* A FAZER
Reproduza a listagem abaixo inteira, linha por linha, sem alterar nada.
____
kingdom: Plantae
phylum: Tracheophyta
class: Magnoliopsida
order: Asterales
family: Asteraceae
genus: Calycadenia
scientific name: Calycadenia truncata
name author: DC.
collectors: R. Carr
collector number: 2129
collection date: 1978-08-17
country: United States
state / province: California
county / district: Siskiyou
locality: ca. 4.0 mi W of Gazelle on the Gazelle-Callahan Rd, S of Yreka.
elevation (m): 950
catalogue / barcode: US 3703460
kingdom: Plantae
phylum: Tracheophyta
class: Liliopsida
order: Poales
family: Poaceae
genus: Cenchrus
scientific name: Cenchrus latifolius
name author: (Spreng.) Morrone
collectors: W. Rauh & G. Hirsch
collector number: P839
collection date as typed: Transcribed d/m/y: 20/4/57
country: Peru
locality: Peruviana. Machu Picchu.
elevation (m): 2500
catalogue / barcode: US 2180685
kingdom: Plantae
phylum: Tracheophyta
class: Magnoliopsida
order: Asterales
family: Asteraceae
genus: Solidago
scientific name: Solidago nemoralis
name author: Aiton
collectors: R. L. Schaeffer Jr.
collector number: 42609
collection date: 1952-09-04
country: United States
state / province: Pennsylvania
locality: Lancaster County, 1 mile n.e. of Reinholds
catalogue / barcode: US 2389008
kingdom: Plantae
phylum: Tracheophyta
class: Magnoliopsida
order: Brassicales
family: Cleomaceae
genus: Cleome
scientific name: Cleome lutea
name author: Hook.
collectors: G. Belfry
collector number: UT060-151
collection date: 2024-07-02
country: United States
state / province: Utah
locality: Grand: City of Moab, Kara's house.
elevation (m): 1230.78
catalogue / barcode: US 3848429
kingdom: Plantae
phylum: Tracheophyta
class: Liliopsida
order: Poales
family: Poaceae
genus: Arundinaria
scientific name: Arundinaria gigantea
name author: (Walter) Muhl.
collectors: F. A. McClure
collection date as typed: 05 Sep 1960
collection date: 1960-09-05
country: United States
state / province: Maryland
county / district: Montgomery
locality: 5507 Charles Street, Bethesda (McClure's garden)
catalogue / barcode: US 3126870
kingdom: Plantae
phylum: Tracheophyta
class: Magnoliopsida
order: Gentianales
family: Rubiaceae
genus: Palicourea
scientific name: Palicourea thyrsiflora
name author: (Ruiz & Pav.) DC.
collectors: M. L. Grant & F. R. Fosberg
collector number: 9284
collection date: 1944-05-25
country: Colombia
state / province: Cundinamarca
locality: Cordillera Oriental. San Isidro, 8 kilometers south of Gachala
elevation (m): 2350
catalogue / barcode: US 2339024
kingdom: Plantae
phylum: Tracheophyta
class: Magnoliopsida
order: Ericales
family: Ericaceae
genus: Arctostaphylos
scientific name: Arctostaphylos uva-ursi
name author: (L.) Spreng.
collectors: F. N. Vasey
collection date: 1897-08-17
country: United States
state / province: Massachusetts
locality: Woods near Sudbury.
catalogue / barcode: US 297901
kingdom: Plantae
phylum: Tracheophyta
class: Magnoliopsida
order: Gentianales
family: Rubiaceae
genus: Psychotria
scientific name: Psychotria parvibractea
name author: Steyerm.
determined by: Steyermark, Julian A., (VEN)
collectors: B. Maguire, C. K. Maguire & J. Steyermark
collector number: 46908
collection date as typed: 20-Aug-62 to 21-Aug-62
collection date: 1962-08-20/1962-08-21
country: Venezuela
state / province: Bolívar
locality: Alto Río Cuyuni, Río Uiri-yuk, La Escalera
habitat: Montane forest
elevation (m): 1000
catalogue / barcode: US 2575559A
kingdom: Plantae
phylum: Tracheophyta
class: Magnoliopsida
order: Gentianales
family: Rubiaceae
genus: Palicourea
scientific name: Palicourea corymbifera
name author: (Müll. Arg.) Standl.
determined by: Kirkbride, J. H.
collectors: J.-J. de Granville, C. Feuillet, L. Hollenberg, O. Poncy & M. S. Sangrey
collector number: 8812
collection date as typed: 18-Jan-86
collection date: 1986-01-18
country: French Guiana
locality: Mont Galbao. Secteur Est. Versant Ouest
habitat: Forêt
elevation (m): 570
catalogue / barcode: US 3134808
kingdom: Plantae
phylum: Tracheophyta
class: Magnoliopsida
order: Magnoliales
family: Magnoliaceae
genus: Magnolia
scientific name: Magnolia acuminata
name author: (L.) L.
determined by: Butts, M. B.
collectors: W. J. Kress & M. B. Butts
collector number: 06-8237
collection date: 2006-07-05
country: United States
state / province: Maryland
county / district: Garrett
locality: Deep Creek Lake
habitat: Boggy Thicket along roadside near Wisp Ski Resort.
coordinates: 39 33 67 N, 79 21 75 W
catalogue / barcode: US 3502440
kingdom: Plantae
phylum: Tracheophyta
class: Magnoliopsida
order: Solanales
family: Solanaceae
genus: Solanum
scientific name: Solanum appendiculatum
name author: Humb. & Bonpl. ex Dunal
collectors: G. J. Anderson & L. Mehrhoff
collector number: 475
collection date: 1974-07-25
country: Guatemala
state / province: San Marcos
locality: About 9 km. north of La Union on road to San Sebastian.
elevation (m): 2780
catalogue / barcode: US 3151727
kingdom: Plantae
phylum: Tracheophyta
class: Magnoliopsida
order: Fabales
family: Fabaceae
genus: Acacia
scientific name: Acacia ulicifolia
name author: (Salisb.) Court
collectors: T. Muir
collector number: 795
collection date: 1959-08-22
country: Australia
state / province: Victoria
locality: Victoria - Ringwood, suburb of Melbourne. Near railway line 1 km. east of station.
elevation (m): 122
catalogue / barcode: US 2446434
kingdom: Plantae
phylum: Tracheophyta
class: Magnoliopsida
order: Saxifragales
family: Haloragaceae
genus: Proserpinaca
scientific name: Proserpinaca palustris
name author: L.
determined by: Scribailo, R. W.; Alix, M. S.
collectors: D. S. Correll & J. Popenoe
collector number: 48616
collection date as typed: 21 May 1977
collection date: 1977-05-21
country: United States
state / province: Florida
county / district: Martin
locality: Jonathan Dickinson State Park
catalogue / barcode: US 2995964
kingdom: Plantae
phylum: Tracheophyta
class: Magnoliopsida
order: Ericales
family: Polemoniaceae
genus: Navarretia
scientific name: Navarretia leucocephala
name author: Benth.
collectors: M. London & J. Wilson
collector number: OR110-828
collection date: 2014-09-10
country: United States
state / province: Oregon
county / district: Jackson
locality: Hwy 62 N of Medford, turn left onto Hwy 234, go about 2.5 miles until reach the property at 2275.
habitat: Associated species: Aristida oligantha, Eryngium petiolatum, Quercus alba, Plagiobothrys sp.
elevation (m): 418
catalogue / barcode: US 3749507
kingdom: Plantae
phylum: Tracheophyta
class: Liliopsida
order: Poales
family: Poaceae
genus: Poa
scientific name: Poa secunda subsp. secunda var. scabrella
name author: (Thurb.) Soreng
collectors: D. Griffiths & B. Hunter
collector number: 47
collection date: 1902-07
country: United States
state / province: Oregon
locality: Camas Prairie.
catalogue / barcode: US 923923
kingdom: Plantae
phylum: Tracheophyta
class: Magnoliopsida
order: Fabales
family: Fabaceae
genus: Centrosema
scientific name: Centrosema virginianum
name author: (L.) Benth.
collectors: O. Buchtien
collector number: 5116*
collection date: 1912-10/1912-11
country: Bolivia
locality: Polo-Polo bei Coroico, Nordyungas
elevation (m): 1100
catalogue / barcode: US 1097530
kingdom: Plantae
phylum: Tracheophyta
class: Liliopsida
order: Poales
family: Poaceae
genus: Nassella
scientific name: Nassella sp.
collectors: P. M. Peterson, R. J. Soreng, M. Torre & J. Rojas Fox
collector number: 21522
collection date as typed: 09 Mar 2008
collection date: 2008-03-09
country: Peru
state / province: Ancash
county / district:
____
* RESPOSTA
kingdom: Plantae
phylum: Tracheophyta
class: Magnoliopsida
order: Asterales
family: Asteraceae
genus: Calycadenia
scientific name: Calycadenia truncata
name author: DC.
collectors: R. Carr
collector number: 2129
collection date: 1978-08-17
country: United States
state / province: California
county / district: Siskiyou
locality: ca. 4.0 mi W of Gazelle on the Gazelle-Callahan Rd, S of Yreka.
elevation (m): 950
catalogue / barcode: US 3703460
kingdom: Plantae
phylum: Tracheophyta
class: Liliopsida
order: Poales
family: Poaceae
genus: Cenchrus
scientific name: Cenchrus latifolius
name author: (Spreng.) Morrone
collectors: W. Rauh & G. Hirsch
collector number: P839
collection date as typed: Transcribed d/m/y: 20/4/57
country: Peru
locality: Peruviana. Machu Picchu.
elevation (m): 2500
catalogue / barcode: US 2180685
kingdom: Plantae
phylum: Tracheophyta
class: Magnoliopsida
order: Asterales
family: Asteraceae
genus: Solidago
scientific name: Solidago nemoralis
name author: Aiton
collectors: R. L. Schaeffer Jr.
collector number: 42609
collection date: 1952-09-04
country: United States
state / province: Pennsylvania
locality: Lancaster County, 1 mile n.e. of Reinholds
catalogue / barcode: US 2389008
kingdom: Plantae
phylum: Tracheophyta
class: Magnoliopsida
order: Brassicales
family: Cleomaceae
genus: Cleome
scientific name: Cleome lutea
name author: Hook.
collectors: G. Belfry
collector number: UT060-151
collection date: 2024-07-02
country: United States
state / province: Utah
locality: Grand: City of Moab, Kara's house.
elevation (m): 1230.78
catalogue / barcode: US 3848429
kingdom: Plantae
phylum: Tracheophyta
class: Liliopsida
order: Poales
family: Poaceae
genus: Arundinaria
scientific name: Arundinaria gigantea
name author: (Walter) Muhl.
collectors: F. A. McClure
collection date as typed: 05 Sep 1960
collection date: 1960-09-05
country: United States
state / province: Maryland
county / district: Montgomery
locality: 5507 Charles Street, Bethesda (McClure's garden)
catalogue / barcode: US 3126870
kingdom: Plantae
phylum: Tracheophyta
class: Magnoliopsida
order: Gentianales
family: Rubiaceae
genus: Palicourea
scientific name: Palicourea thyrsiflora
name author: (Ruiz & Pav.) DC.
collectors: M. L. Grant & F. R. Fosberg
collector number: 9284
collection date: 1944-05-25
country: Colombia
state / province: Cundinamarca
locality: Cordillera Oriental. San Isidro, 8 kilometers south of Gachala
elevation (m): 2350
catalogue / barcode: US 2339024
kingdom: Plantae
phylum: Tracheophyta
class: Magnoliopsida
order: Ericales
family: Ericaceae
genus: Arctostaphylos
scientific name: Arctostaphylos uva-ursi
name author: (L.) Spreng.
collectors: F. N. Vasey
collection date: 1897-08-17
country: United States
state / province: Massachusetts
locality: Woods near Sudbury.
catalogue / barcode: US 297901
kingdom: Plantae
phylum: Tracheophyta
class: Magnoliopsida
order: Gentianales
family: Rubiaceae
genus: Psychotria
scientific name: Psychotria parvibractea
name author: Steyerm.
determined by: Steyermark, Julian A., (VEN)
collectors: B. Maguire, C. K. Maguire & J. Steyermark
collector number: 46908
collection date as typed: 20-Aug-62 to 21-Aug-62
collection date: 1962-08-20/1962-08-21
country: Venezuela
state / province: Bolívar
locality: Alto Río Cuyuni, Río Uiri-yuk, La Escalera
habitat: Montane forest
elevation (m): 1000
catalogue / barcode: US 2575559A
kingdom: Plantae
phylum: Tracheophyta
class: Magnoliopsida
order: Gentianales
family: Rubiaceae
genus: Palicourea
scientific name: Palicourea corymbifera
name author: (Müll. Arg.) Standl.
determined by: Kirkbride, J. H.
collectors: J.-J. de Granville, C. Feuillet, L. Hollenberg, O. Poncy & M. S. Sangrey
collector number: 8812
collection date as typed: 18-Jan-86
collection date: 1986-01-18
country: French Guiana
locality: Mont Galbao. Secteur Est. Versant Ouest
habitat: Forêt
elevation (m): 570
catalogue / barcode: US 3134808
kingdom: Plantae
phylum: Tracheophyta
class: Magnoliopsida
order: Magnoliales
family: Magnoliaceae
genus: Magnolia
scientific name: Magnolia acuminata
name author: (L.) L.
determined by: Butts, M. B.
collectors: W. J. Kress & M. B. Butts
collector number: 06-8237
collection date: 2006-07-05
country: United States
state / province: Maryland
county / district: Garrett
locality: Deep Creek Lake
habitat: Boggy Thicket along roadside near Wisp Ski Resort.
coordinates: 39 33 67 N, 79 21 75 W
catalogue / barcode: US 3502440
kingdom: Plantae
phylum: Tracheophyta
class: Magnoliopsida
order: Solanales
family: Solanaceae
genus: Solanum
scientific name: Solanum appendiculatum
name author: Humb. & Bonpl. ex Dunal
collectors: G. J. Anderson & L. Mehrhoff
collector number: 475
collection date: 1974-07-25
country: Guatemala
state / province: San Marcos
locality: About 9 km. north of La Union on road to San Sebastian.
elevation (m): 2780
catalogue / barcode: US 3151727
kingdom: Plantae
phylum: Tracheophyta
class: Magnoliopsida
order: Fabales
family: Fabaceae
genus: Acacia
scientific name: Acacia ulicifolia
name author: (Salisb.) Court
collectors: T. Muir
collector number: 795
collection date: 1959-08-22
country: Australia
state / province: Victoria
locality: Victoria - Ringwood, suburb of Melbourne. Near railway line 1 km. east of station.
elevation (m): 122
catalogue / barcode: US 2446434
kingdom: Plantae
phylum: Tracheophyta
class: Magnoliopsida
order: Saxifragales
family: Haloragaceae
genus: Proserpinaca
scientific name: Proserpinaca palustris
name author: L.
determined by: Scribailo, R. W.; Alix, M. S.
collectors: D. S. Correll & J. Popenoe
collector number: 48616
collection date as typed: 21 May 1977
collection date: 1977-05-21
country: United States
state / province: Florida
county / district: Martin
locality: Jonathan Dickinson State Park
catalogue / barcode: US 2995964
kingdom: Plantae
phylum: Tracheophyta
class: Magnoliopsida
order: Ericales
family: Polemoniaceae
genus: Navarretia
scientific name: Navarretia leucocephala
name author: Benth.
collectors: M. London & J. Wilson
collector number: OR110-828
collection date: 2014-09-10
country: United States
state / province: Oregon
county / district: Jackson
locality: Hwy 62 N of Medford, turn left onto Hwy 234, go about 2.5 miles until reach the property at 2275.
habitat: Associated species: Aristida oligantha, Eryngium petiolatum, Quercus alba, Plagiobothrys sp.
elevation (m): 418
catalogue / barcode: US 3749507
kingdom: Plantae
phylum: Tracheophyta
class: Liliopsida
order: Poales
family: Poaceae
genus: Poa
scientific name: Poa secunda subsp. secunda var. scabrella
name author: (Thurb.) Soreng
collectors: D. Griffiths & B. Hunter
collector number: 47
collection date: 1902-07
country: United States
state / province: Oregon
locality: Camas Prairie.
catalogue / barcode: US 923923
kingdom: Plantae
phylum: Tracheophyta
class: Magnoliopsida
order: Fabales
family: Fabaceae
genus: Centrosema
scientific name: Centrosema virginianum
name author: (L.) Benth.
collectors: O. Buchtien
collector number: 5116*
collection date: 1912-10/1912-11
country: Bolivia
locality: Polo-Polo bei Coroico, Nordyungas
elevation (m): 1100
catalogue / barcode: US 1097530
kingdom: Plantae
phylum: Tracheophyta
class: Liliopsida
order: Poales
family: Poaceae
genus: Nassella
scientific name: Nassella sp.
collectors: P. M. Peterson, R. J. Soreng, M. Torre & J. Rojas Fox
collector number: 21522
collection date as typed: 09 Mar 2008
collection date: 2008-03-09
country: Peru
state / province: Ancash
county / district:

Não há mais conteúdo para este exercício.